Carlos Celdran On The Manila Biennale

Arts & Culture

February 21, 2018 | BY Jeanna Lanting

Famous for his free-spirited approach to sharing Manila’s history, Carlos Celdran embarks on a new mission to remind us of our country’s past with the Manila Biennale

Carlos Celdran is known for being a number of things, including a performance artist and a tour guide. But what he is arguably most famous for is his cultural activism, something that prevails in all his works. The whimsicality he injects in his walking tours is just one of the many ways by which he makes history interesting and memorable for his audience, in the hopes of instilling in them an interest and appreciation for local culture. These hopes are put on a grander scale in his latest endeavour— the Manila Biennale. The event, which runs throughout the whole month of February, brings Intramuros to life with the many exhibitions and activities set in place.

PT: What sparked the deep appreciation you have for all things Old Manila?

CC: The obsession I have for Manila is a direct reaction to my sheltered and insular upbringing in Makati. I grew up in Dasmariñas Village, unapologetically upper middle class. I studied in the village, I socialised in the village, and my whole world revolved around the village. It was a comfortable and safe upbringing but an absolute nightmare for any creative spirit. I knew there was more to my city than gated communities, social clubs, and malls. So, when I graduated from high school in 1990, took up Fine Arts at UP Diliman, and began roaming the streets of Intramuros and Malate during my free time. I discovered another side to my city, one that wasn’t so controlled and precious; a city that was exciting, unpredictable, and full of life and culture. Since then, I never looked back.

PT: How did you come up with Manila’s first biennale?

CC: It wasn’t a solo decision. I came up with the idea along with a few artist friends of mine while we were doing a residency at Santiago Bose’s house in Baguio. We were expressing our frustrations with the current art scene in the Philippines. We felt that Manila’s art scene needed something more than just gallery openings, sales fairs, and the ever-growing culture of patronage and commerce. Not that there is anything wrong with the status quo; I’m absolutely grateful that the museums, galleries, and patrons support and promote artists, keeping this creative industry alive. But we felt that it was time for artists do something for themselves. It was time to mount an artist-run, artist-centric, artist-focused exposition mounted in an authentic setting that would create a larger context. So, I went online and bought the name ‘Manila Biennale’ by credit card.

PT: What does its theme ‘OPENCITY’ hope to convey?

CC: The current theme OPENCITY references Intramuros. It brings to mind its histories as a trading port, as a spiritual and cultural touchstone, and its importance in the development of the capital that we live in.
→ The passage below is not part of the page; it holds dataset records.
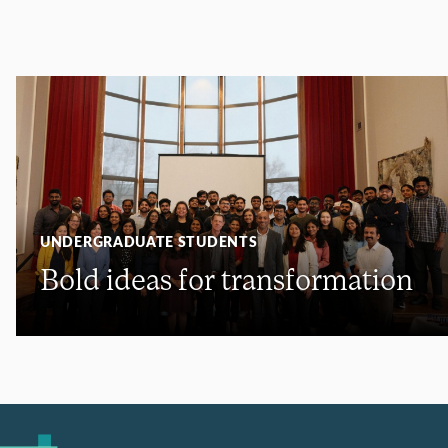
UNDERGRADUATE STUDENTS
Bold ideas for transformation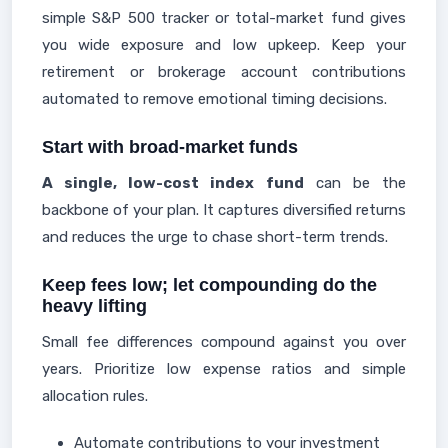
simple S&P 500 tracker or total-market fund gives
you wide exposure and low upkeep. Keep your
retirement or brokerage account contributions
automated to remove emotional timing decisions.
Start with broad-market funds
A single, low-cost index fund
can be the
backbone of your plan. It captures diversified returns
and reduces the urge to chase short-term trends.
Keep fees low; let compounding do the
heavy lifting
Small fee differences compound against you over
years. Prioritize low expense ratios and simple
allocation rules.
Automate contributions to your investment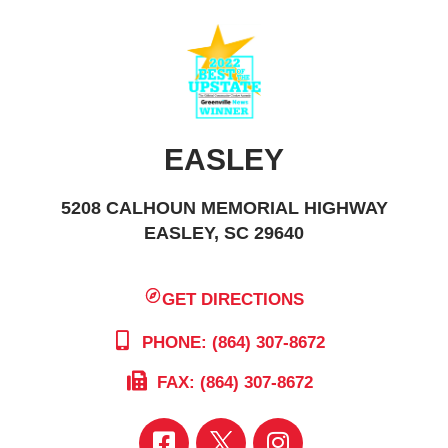
EASLEY
5208 CALHOUN MEMORIAL HIGHWAY
EASLEY, SC 29640
GET DIRECTIONS
PHONE: (864) 307-8672
FAX: (864) 307-8672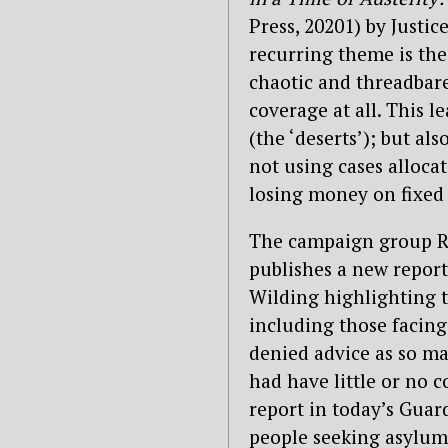
Press, 20201) by Justi
recurring theme is the 
chaotic and threadbare
coverage at all. This l
(the ‘deserts’); but al
not using cases alloca
losing money on fixed 
The campaign group R
publishes a new report
Wilding highlighting t
including those facing
denied
advice as so ma
had have little or no 
report in today’s Guar
people seeking asylum 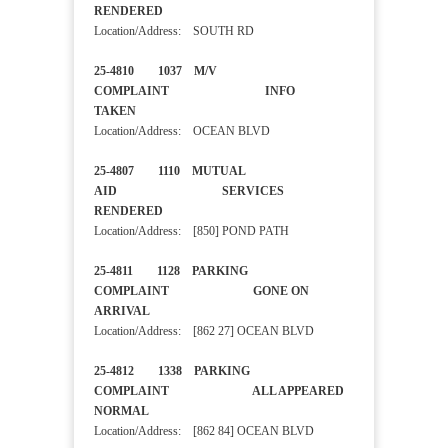
RENDERED
Location/Address: SOUTH RD
25-4810 1037 M/V
COMPLAINT INFO
TAKEN
Location/Address: OCEAN BLVD
25-4807 1110 MUTUAL
AID SERVICES
RENDERED
Location/Address: [850] POND PATH
25-4811 1128 PARKING
COMPLAINT GONE ON
ARRIVAL
Location/Address: [862 27] OCEAN BLVD
25-4812 1338 PARKING
COMPLAINT ALL APPEARED
NORMAL
Location/Address: [862 84] OCEAN BLVD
It also refers to World War II, the 1945 destruction of Intramuros and the loss of over three centuries of culture. The loss of Intramuros—its churches, architecture, and art—is one of the biggest tragedies we’ve ever had as a people and we hope to invite people back to the city in order to revive it both in form and in thought. We hope to open up the city through art and culture and authentic experiences. Consider the Manila Biennale an intangible memorial to the destruction of our walled city and the 100,000 civilians who were lost in the Battle of Manila.

PT: How is an exposition like this different from the others that have taken place?

CC: First of all, it is run by artists like me; we did the curating, the fundraising, the organising, and the promotions as a collective effort. Secondly, it’s not a marketplace; we don’t sell the art on show. What we are actually selling is the experience of art interacting with Intramuros itself. We’ve introduced day passes, packages for schools, hotel overnight deals, and art passports. We’re planning to have pop-up shops, parties, and lectures. These incentives hope to attract people downtown. Frankly, the simple act of purchasing a cappuccino at an Intramuros coffee shop is already an act of patronage. What’s important is that we show up and use what’s already there. Being there is the best and most direct way to revive a heritage site.

PT: Do you feel that the local art scene is in need of something like this?

CC: The Philippines is in need of more art and more initiatives to protect and revive heritage spaces, not only in the art scene—but outside of it as well.

PT: How do you want visitors to react to the exhibitions?

CC: I leave that open to the viewer. I don’t want to dictate what they will feel. Some may love it, some may even hate it. But if I’ve made anyone skeptical enough about the biennale to actually leave their comfort zone and go down to Intramuros, that’s already a victory in itself.

PT: What thoughts do you wish to impart to people through this event?

CC: Just remember the 100,000 civilians that perished back in 1945. Remember that we had a beautiful city once, and remember that we have the collective power to create a beautiful city once again.

PT: Given that the event is the Manila Biennale, what will ensure its continuity?

CC: On the part of the organisers and artists involved: attention to detail and competence. On the part of the public and government: support, assistance, and understanding. This is a community effort. No one can define Manila alone. We’re in this together.